Barros, porém, descarta que esse tipo de alteração do pensamento possa ter sido provocado pelas medicações citadas. “A sertralina é antidepressiva, não tem esses efeitos. A pregabalina pode deixar a pessoa sonolenta ou levemente confusa, mas não produz um pensamento delirante estruturado”, afirma. Segundo ele, mesmo a interação com gabapentina ou clorpromazina não sustentaria um quadro desse tipo.
O psiquiatra do IPq também relativiza a hipótese de que estresse ou privação de sono tenham desencadeado o episódio. Para que isso ocorra, explica, seria necessário um grau extremo e contínuo de estresse. “Tem que ser algo muito intenso, como situações de tortura, em que a pessoa é impedida de dormir. Mesmo em cenários estressantes, como uma prisão, não é comum ver um quadro delirante surgindo apenas por isso.”
Ele acrescenta que dor crônica ou outras doenças clínicas, em geral, também não explicam o surgimento de quadros delirantes, exceto quando afetam diretamente o funcionamento do cérebro. Nesses casos, porém, os sintomas costumam vir acompanhados de outras alterações neurológicas ou comportamentais. Já com relação ao tratamento, Barros destaca que o manejo de quadros como alucinações e paranoia depende da causa subjacente. “Quando há uma doença de base, trata-se a condição principal. De forma geral, quadros delirantes são manejados com antipsicóticos”, diz.

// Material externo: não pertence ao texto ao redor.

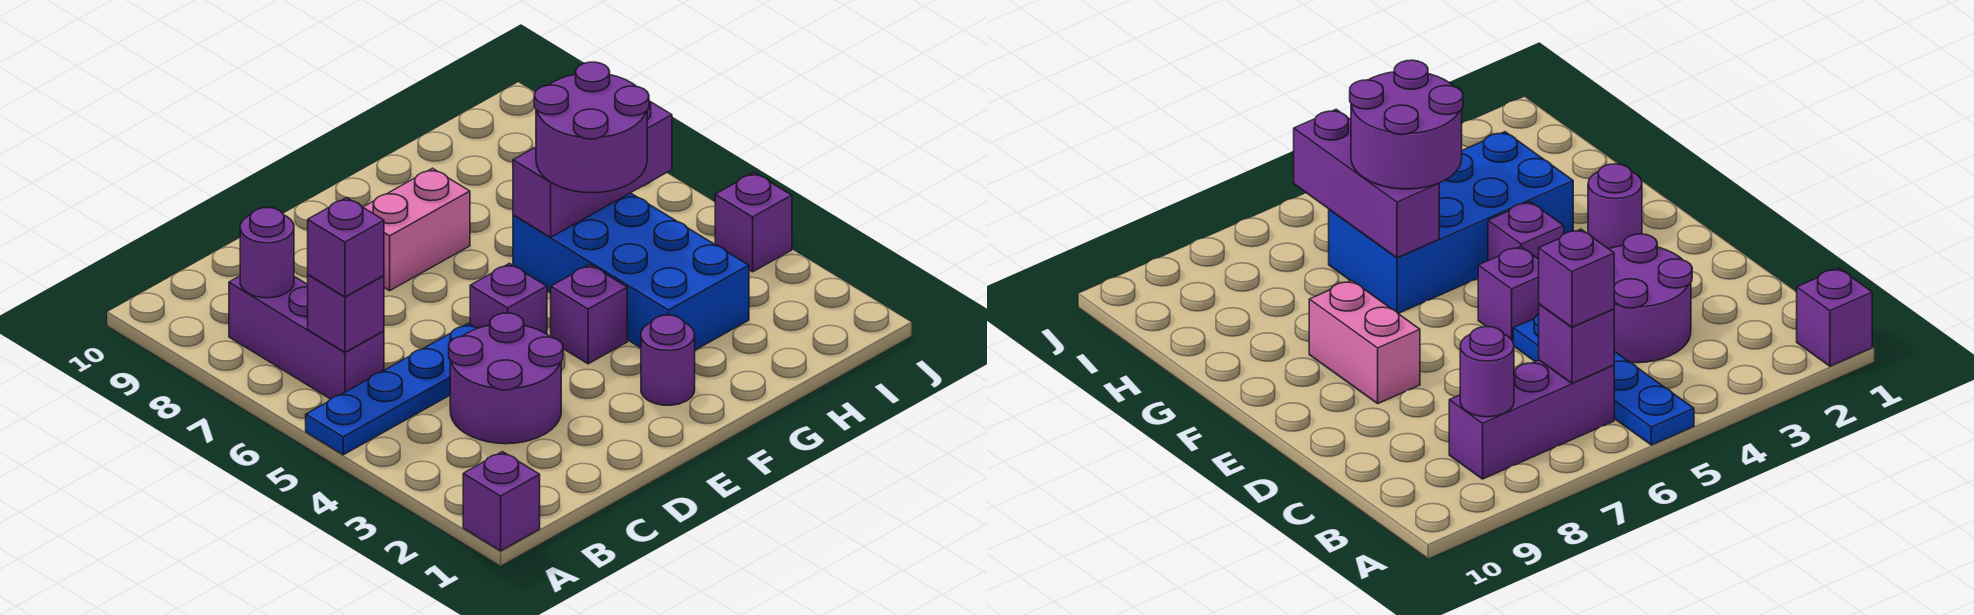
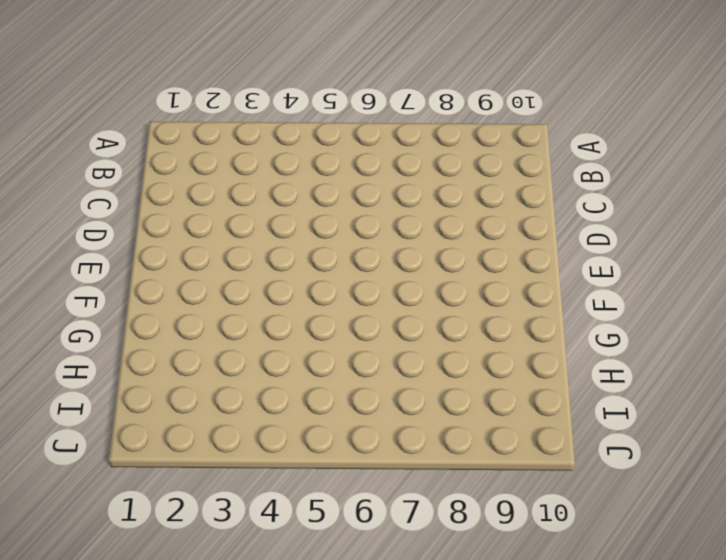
none -> purple 1x1 brick [463,452,540,551]
none -> blue 1x4 plate [306,323,478,455]
none -> purple 1x3 brick [229,276,384,399]

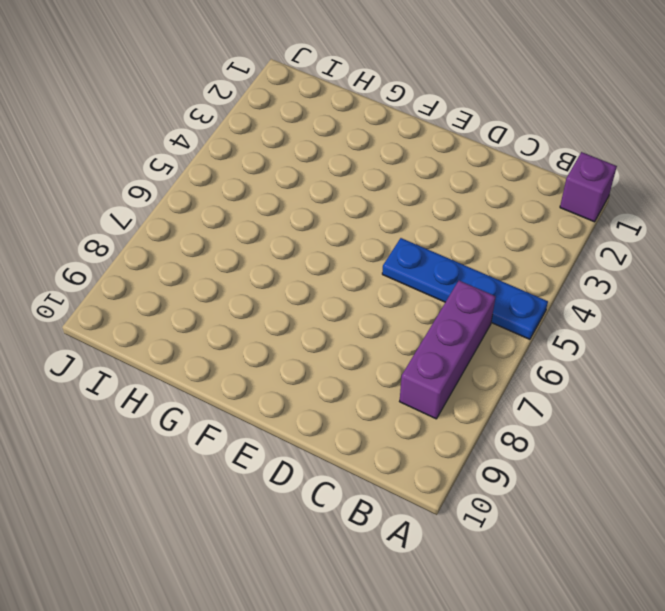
none -> purple 2x2 round brick [449,313,563,444]
none -> purple 1x1 brick [470,263,547,334]
none -> pink 1x2 brick [363,168,470,291]

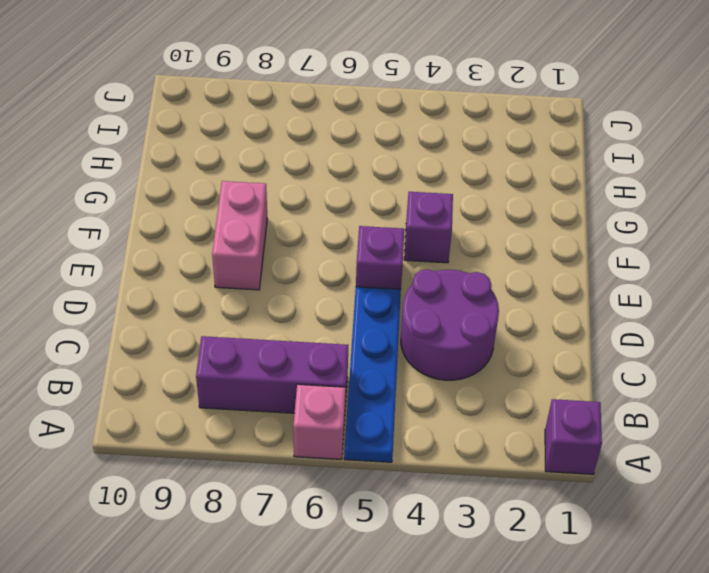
pink 1x1 brick [293,384,346,459] -> none
none -> purple 1x1 round brick [641,315,695,405]
none -> blue 2x4 brick [513,193,749,350]
none -> purple 1x1 brick [715,172,792,272]

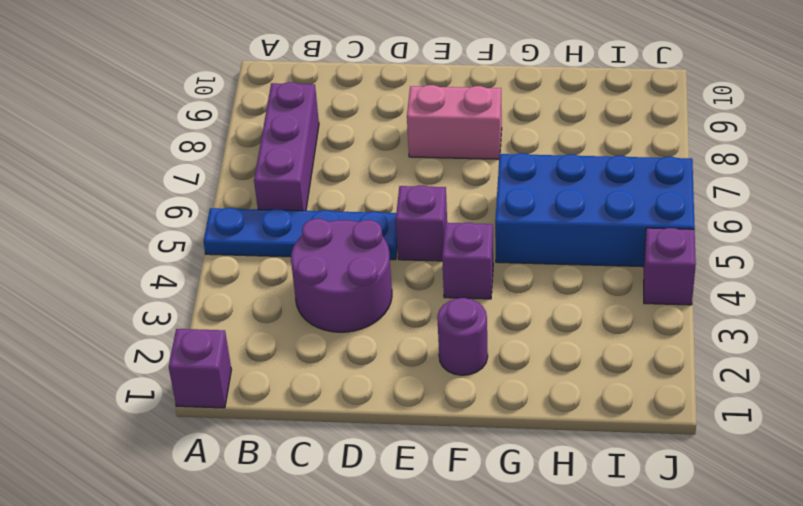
blue 2x4 brick [495,153,695,267] -> blue 2x4 brick turned to [513,193,749,350]
none -> purple 1x1 brick [308,275,384,352]
none -> purple 1x1 round brick [240,208,294,298]
none -> purple 1x3 brick [513,101,672,237]

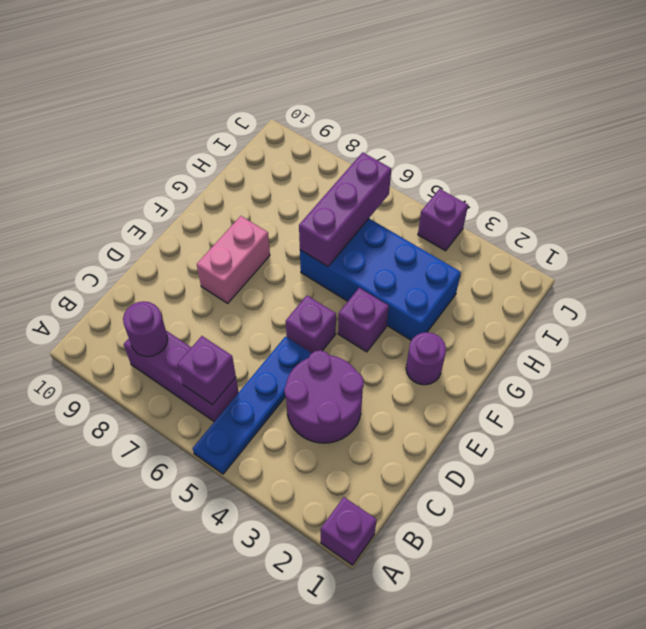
none -> purple 1x1 brick [308,198,384,297]
none -> purple 2x2 round brick [534,62,649,193]

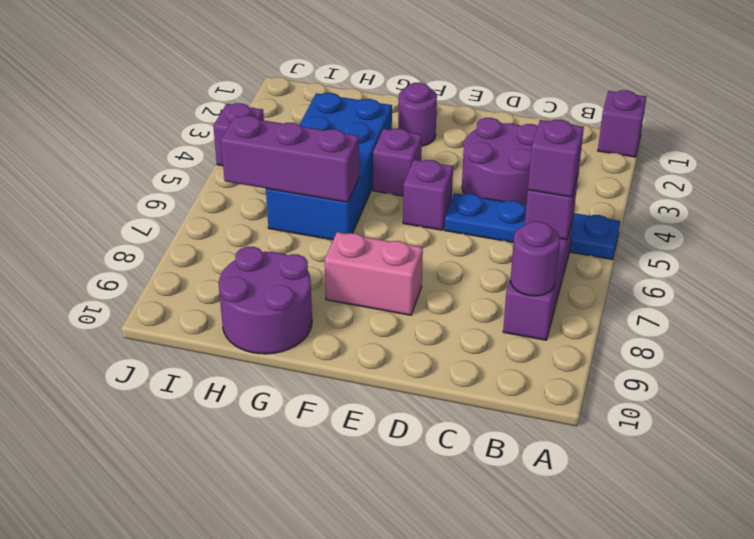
purple 2x2 round brick [219,247,312,354] -> purple 2x2 round brick moved to [534,62,649,193]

Médicos alteram medicações
A equipe médica de Bolsonaro informou que o medicamento que supostamente teria causado quadro de confusão mental no ex-presidente foi suspenso. No boletim assinado pelo cirurgião geral Claudio Birolini e pelo cardiologista Leandro Echenique, os médicos afirmam que a medicação havia sido prescrita por outra profissional, com o objetivo de otimizar o tratamento, mas sem o conhecimento ou consentimento da equipe.

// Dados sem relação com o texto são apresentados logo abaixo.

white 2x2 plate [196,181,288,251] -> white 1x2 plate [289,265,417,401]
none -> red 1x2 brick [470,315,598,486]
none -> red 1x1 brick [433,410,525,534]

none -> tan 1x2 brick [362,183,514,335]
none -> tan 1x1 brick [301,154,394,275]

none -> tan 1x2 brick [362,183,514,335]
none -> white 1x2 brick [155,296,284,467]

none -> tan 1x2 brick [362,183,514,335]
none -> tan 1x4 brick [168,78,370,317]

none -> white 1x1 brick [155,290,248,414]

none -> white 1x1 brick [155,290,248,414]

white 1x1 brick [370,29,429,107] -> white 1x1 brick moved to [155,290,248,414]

“O medicamento foi suspenso imediatamente, sem sintomas residuais neste momento. Foram realizados os ajustes necessários na medicação, restabelecendo a orientação anterior”, dizem.
Os médicos relatam ainda que Bolsonaro “encontra-se estável do ponto de vista clínico e passou a noite sem intercorrências”, e afirmam que seguirão acompanhando a evolução clínica do ex-presidente com reavaliações periódicas.